There are several vital roles that stock markets play in an economy’s financial structure. Besides knowing what is share market, explore the major roles that stock markets play for both businesses and investors:

  • Capitalization
    One of its main purposes is the stock market’s ability to help companies get funds. Businesses raise money for various uses, including R&D, project investment, operations expansion, and stock issuance (equity securities via IPO Investment). Investors give firms the funds to expand and generate economic value by buying these stocks.

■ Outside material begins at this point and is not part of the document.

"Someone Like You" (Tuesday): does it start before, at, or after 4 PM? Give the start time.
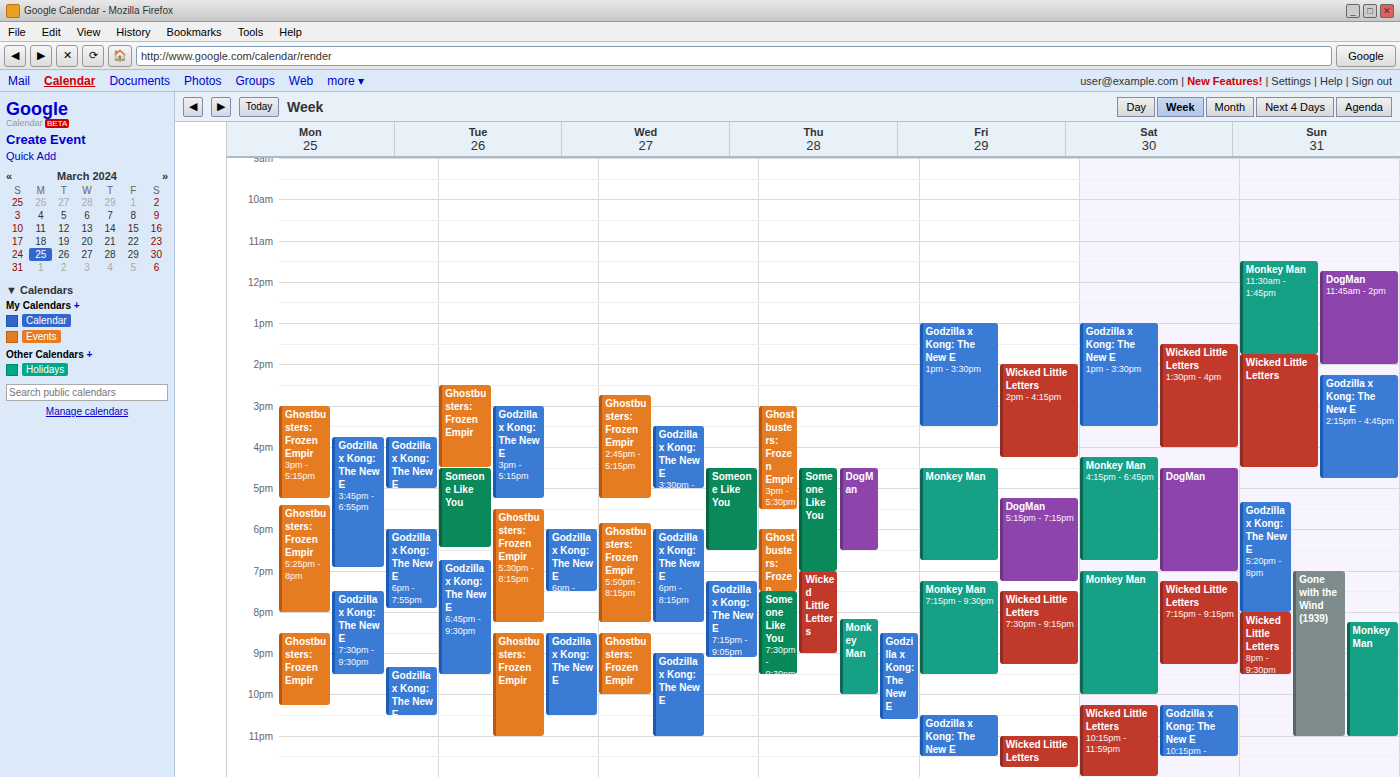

  • Availability of Liquid Assets
    The stock market offers investors liquidity by providing an easy-to-use platform for buying and selling stocks. Since it enables investors to quickly turn their assets into cash, liquidity is significant. It also promotes investment by giving investors who wish to sell their shares an exit route.
  • Discovering Prices
    The supply and demand of stocks are the primary factors influencing prices in the stock market. It provides a forum for investors to voice their thoughts regarding a company’s worth. Market prices are established due to continuous stock trading and represent investors’ assessments of a company’s past, present, and future performance.
  • Wealth Generation
    This is an essential role that the stock market plays. Buying stock in companies with a price increase allows investors to profit significantly. As a result of this expansion, individual investors gain from capital appreciation.
  • Dividend Payout
    A company’s shareholders receive dividends, which are payouts generated by earnings. This gives shareholders a reliable source of income.
  • Risk Transfer
    A certain amount of risk is associated with stock market investing. Investors risk seeing their assets lose value due to shifting market dynamics or the success of the businesses they fund. When investors trade stocks, they are basically sharing and transferring these risks.
  • Financial Measurement
    It’s common knowledge that the state of the economy as a whole can be inferred from stock market performance. In contrast, a dropping market may portend future downturns or economic instability. A rising stock market can reflect both economic growth and investor optimism.
  • Market Efficiency
    Stock prices in efficient markets are updated promptly and precisely based on available information. In turn, this promotes market efficiency and openness by incentivizing businesses to give the public timely and accurate data.